Records from a data collection
[Start of section]
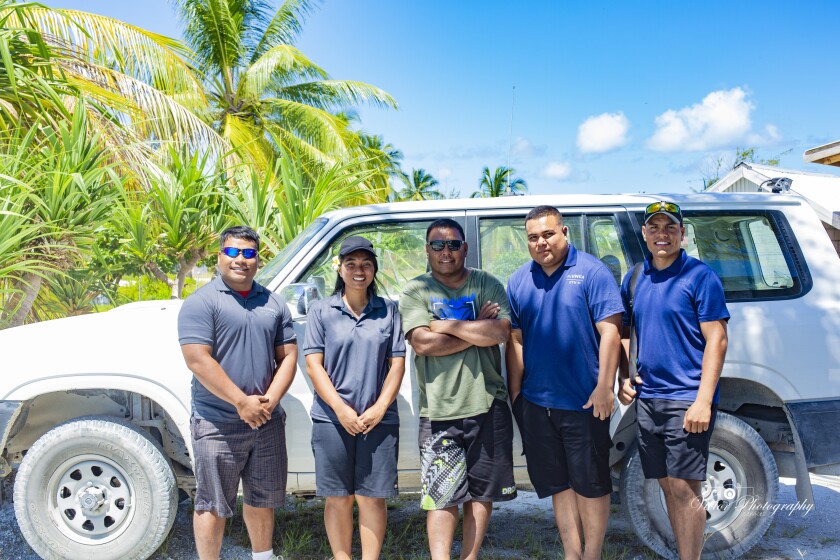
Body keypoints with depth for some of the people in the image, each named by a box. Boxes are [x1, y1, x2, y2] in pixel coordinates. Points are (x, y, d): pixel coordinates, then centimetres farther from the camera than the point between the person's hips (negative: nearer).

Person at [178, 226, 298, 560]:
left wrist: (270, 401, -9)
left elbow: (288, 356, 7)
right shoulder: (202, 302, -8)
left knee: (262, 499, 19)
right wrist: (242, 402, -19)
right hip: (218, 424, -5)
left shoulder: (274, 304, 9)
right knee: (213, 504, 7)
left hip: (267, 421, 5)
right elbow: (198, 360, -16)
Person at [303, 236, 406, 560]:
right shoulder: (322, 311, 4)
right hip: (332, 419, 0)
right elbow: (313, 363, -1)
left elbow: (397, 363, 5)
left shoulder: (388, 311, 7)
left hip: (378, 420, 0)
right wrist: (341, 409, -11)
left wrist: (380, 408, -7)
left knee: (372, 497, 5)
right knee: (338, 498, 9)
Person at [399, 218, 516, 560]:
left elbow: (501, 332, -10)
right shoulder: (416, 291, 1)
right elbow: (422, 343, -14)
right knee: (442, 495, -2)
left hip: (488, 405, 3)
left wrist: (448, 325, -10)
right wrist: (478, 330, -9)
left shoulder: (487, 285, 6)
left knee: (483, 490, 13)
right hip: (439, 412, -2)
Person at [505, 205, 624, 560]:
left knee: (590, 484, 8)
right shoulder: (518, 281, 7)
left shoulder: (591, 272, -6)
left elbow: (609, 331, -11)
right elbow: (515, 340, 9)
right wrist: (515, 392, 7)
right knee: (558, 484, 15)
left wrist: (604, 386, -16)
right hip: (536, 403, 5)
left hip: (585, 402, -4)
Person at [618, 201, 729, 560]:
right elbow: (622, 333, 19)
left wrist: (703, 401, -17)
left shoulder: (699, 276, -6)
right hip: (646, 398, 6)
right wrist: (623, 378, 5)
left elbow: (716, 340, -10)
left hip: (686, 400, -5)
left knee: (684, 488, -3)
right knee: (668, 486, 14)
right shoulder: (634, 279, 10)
[End of section]
[Start of section]
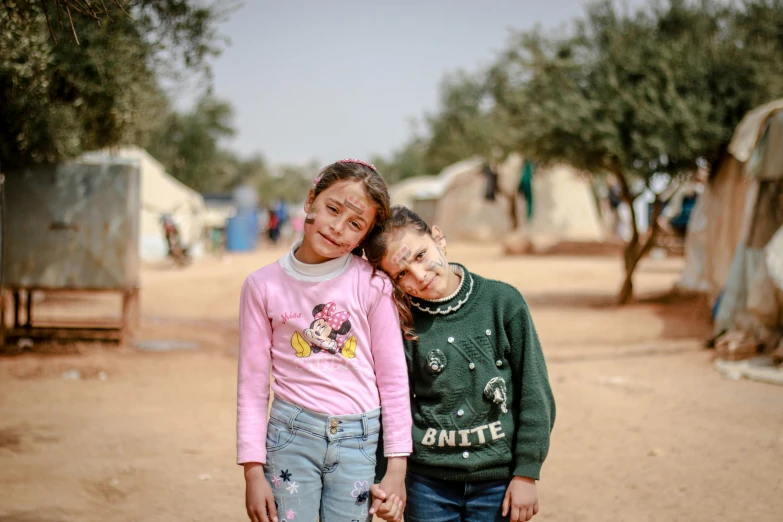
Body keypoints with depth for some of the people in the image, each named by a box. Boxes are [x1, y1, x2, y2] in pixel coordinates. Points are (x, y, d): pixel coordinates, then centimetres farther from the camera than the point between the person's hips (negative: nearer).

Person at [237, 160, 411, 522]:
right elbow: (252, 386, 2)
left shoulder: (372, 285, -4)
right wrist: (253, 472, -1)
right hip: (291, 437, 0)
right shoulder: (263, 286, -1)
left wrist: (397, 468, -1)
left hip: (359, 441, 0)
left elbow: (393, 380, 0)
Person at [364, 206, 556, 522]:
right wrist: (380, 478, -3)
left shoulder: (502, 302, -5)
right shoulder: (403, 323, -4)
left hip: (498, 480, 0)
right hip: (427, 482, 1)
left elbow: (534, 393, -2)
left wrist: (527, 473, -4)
[End of section]
[Start of section]
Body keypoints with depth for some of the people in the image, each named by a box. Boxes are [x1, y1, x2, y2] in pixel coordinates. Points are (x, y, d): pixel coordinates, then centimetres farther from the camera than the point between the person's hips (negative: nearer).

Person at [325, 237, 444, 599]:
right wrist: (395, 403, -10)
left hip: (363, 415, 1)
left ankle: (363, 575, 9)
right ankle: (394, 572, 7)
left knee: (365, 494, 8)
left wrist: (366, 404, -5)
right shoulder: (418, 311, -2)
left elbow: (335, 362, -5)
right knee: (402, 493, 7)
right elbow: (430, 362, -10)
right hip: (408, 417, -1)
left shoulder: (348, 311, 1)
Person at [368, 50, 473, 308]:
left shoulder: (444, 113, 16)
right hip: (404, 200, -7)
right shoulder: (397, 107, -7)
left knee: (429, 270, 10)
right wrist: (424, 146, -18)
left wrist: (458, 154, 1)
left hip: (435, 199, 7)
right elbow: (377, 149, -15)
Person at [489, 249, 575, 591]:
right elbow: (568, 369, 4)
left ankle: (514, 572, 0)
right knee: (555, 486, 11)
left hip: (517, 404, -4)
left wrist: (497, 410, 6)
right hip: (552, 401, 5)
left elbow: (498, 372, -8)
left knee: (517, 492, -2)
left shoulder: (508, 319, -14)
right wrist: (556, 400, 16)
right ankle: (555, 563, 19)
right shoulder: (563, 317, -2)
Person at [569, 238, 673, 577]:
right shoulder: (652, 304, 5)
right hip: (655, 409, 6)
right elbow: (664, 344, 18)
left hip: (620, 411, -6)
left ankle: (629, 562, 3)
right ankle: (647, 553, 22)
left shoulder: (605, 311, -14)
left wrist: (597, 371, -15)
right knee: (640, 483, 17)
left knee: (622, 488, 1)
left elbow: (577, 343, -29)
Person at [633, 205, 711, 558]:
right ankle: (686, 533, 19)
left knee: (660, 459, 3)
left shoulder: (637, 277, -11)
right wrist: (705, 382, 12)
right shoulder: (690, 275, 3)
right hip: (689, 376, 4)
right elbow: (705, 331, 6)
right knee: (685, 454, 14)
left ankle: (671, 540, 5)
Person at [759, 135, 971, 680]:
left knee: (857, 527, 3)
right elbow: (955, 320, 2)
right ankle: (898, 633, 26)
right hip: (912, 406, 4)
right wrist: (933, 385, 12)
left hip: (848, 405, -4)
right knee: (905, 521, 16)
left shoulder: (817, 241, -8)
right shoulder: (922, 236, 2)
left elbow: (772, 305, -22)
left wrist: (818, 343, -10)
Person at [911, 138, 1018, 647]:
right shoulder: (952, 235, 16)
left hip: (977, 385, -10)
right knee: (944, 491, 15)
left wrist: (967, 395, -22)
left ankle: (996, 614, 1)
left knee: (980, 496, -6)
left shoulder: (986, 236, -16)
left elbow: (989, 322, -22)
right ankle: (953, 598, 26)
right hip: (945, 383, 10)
[End of section]
(Prompt):
What are the lines above, starting at the one with "left shoulder: (348, 311, 1)" and ending at the one with "right hip: (945, 383, 10)"? Give them again exactly, and only them.

(Finished exercise):
left shoulder: (348, 311, 1)
Person at [368, 50, 473, 308]:
left shoulder: (444, 113, 16)
right hip: (404, 200, -7)
right shoulder: (397, 107, -7)
left knee: (429, 270, 10)
right wrist: (424, 146, -18)
left wrist: (458, 154, 1)
left hip: (435, 199, 7)
right elbow: (377, 149, -15)
Person at [489, 249, 575, 591]:
right elbow: (568, 369, 4)
left ankle: (514, 572, 0)
right knee: (555, 486, 11)
left hip: (517, 404, -4)
left wrist: (497, 410, 6)
right hip: (552, 401, 5)
left elbow: (498, 372, -8)
left knee: (517, 492, -2)
left shoulder: (508, 319, -14)
right wrist: (556, 400, 16)
right ankle: (555, 563, 19)
right shoulder: (563, 317, -2)
Person at [569, 238, 673, 577]:
right shoulder: (652, 304, 5)
right hip: (655, 409, 6)
right elbow: (664, 344, 18)
left hip: (620, 411, -6)
left ankle: (629, 562, 3)
right ankle: (647, 553, 22)
left shoulder: (605, 311, -14)
left wrist: (597, 371, -15)
right knee: (640, 483, 17)
left knee: (622, 488, 1)
left elbow: (577, 343, -29)
Person at [633, 205, 711, 558]:
right ankle: (686, 533, 19)
left knee: (660, 459, 3)
left shoulder: (637, 277, -11)
right wrist: (705, 382, 12)
right shoulder: (690, 275, 3)
right hip: (689, 376, 4)
right elbow: (705, 331, 6)
right knee: (685, 454, 14)
left ankle: (671, 540, 5)
Person at [759, 135, 971, 680]:
left knee: (857, 527, 3)
right elbow: (955, 320, 2)
right ankle: (898, 633, 26)
right hip: (912, 406, 4)
right wrist: (933, 385, 12)
left hip: (848, 405, -4)
right knee: (905, 521, 16)
left shoulder: (817, 241, -8)
right shoulder: (922, 236, 2)
left elbow: (772, 305, -22)
left wrist: (818, 343, -10)
Person at [911, 138, 1018, 647]:
right shoulder: (952, 235, 16)
left hip: (977, 385, -10)
right knee: (944, 491, 15)
left wrist: (967, 395, -22)
left ankle: (996, 614, 1)
left knee: (980, 496, -6)
left shoulder: (986, 236, -16)
left elbow: (989, 322, -22)
right ankle: (953, 598, 26)
right hip: (945, 383, 10)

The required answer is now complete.